MENINGITIS HEMOPHILLUS INFLUENZA TYPE B
Dr ISKANDAR JAPARDI Fakultas Kedokteran Bagian Bedah Universitas Sumatera Utara
I.
PENDAHULUAN
Meningitis purulenta akut adalah suatu proses inflamasi sebagai respon terhadap infeksi bakteri yang mengenai lapisan pia dan arakhnoid yang menutupi otak dan medula spinalis. Bakteri yang sering menyebabkan meningitis adalah Neisseria meningitis, streptococcus pneumonia dan haemophillus influenza type B. Ketiganya dapat diisolasi dari kurang lebih 70% kasus meningitis. Angka kejadian dari bakteri tersebut berbeda menurut umur penderita.
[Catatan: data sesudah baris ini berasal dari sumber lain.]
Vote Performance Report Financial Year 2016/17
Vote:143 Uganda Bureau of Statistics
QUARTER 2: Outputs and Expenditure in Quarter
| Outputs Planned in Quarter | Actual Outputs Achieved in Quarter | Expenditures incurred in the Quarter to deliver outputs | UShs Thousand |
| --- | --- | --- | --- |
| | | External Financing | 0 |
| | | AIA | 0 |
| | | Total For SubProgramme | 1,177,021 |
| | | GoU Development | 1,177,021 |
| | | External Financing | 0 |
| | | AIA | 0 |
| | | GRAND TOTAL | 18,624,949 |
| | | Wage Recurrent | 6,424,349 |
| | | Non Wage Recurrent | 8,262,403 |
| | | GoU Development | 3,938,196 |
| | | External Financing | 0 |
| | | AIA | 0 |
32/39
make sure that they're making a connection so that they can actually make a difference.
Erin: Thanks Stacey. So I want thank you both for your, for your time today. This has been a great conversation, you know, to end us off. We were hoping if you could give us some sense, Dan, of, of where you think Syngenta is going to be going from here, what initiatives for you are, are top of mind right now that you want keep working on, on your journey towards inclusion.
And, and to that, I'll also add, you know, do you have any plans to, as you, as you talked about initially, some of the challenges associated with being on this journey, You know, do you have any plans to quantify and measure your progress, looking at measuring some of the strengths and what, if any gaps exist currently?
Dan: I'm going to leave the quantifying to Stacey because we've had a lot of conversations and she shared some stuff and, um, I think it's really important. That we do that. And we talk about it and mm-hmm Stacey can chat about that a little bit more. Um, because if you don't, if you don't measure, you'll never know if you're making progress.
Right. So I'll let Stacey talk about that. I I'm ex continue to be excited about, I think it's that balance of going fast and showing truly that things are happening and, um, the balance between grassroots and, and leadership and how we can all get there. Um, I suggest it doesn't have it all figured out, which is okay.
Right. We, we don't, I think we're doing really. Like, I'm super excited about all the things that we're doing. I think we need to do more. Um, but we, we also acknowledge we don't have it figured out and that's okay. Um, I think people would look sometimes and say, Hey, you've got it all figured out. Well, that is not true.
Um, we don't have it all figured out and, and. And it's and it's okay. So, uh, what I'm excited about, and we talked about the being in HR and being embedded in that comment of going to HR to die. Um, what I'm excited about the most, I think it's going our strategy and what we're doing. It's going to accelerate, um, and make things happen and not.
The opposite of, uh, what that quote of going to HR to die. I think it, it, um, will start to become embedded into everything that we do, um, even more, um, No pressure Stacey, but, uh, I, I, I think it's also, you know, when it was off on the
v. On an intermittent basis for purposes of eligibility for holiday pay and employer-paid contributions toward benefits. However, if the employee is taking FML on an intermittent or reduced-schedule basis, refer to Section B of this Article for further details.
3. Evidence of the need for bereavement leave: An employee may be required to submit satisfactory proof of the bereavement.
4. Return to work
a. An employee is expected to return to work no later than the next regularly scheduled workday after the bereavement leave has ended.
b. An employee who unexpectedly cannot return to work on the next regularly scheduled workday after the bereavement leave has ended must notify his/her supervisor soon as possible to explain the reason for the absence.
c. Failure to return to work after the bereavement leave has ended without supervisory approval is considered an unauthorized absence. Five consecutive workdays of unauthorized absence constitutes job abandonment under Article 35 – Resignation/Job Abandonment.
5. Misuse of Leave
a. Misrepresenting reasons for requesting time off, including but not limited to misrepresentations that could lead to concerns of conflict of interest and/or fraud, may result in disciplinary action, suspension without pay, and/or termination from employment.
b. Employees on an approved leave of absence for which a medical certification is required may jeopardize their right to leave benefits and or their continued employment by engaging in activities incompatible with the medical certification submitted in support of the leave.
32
Pada neunatus (0-30 hari) sering disebabkan oleh C.coli diikuti oleh streptococcus b. hemoliticcus, listeria monocytogenes,staphilococcus aureus dan streptococcus pneumoni. Pada bayi (31-60 hari) disebabkan streptococcus B hemoliticus diikuti oleh hemophilus influenza, Neisseria meningitidis dan gram negatif enterobacilli. Pada anak 2 bulan sampai 4 tahun disebabkan oleh haemophillus influenza diikuti oleh Neisseria meningitidis, staphilococcus aureus. Pada anak lebih besar dan dewasa sering disebabkan oleh streptococcus pneumonia diikuti oleh Neisseria meningitidis, staphilococcus aureus dan haemophillus influenza. Angka kejadian dari meningitis mengalami penurunan di dunia Baarat terutama disebabkan karen meningkatnya derajat sosial dan hygienis. Sejak penggunaan antibiotika angkan kematian mengalami perubahan. Di Amerika menurut survey epidemiology pada 27 negara bagian dari tahun 1978-1981 angka kematian untuk haemophillus influenza 6%, Neisseria meningitidis 10% dan Septrococcus pneumonia 26,3%. II.
EPIDEMIOLOGI
Meningitis haemophillus influenza sering terjadi di Amerika selama periode interepidemik dari penyakit meningococcus terdapat dua pola musim yang terjadi di Eropa Utara dan Amerika Utara dengan puncak kejadian pada bulan Juni dan September sampai November. Meningitis haemophillus influenza tampak lebih sering terjadi pada musim dingin November, Desember dan Januari. Menurut Rivers hampir seluruh kasus Meningitis Haemophillus influenza terjadi pada anak. Seluruhnya terjadi pada anak kurang dari 5 tahun, atau pada umur 2 bulan – 4 tahun meningitis haemophillus influenza biasanya berkembang setelah berumur 2 bulan. Dimana pada umur tersebut jumlah imunitas pasif dari ibu berkurang. Menurut Hill dan kawan-kawan di Amerika puncak kejadian pada umur 6-7 bulan. Menurut Mathies (1972), puncak kejadian antara 7-12 bulan. Menurut Feidman dan kawan-kawan (1973) angka kematian tertinggi pada umur kurang dari 6 bulan.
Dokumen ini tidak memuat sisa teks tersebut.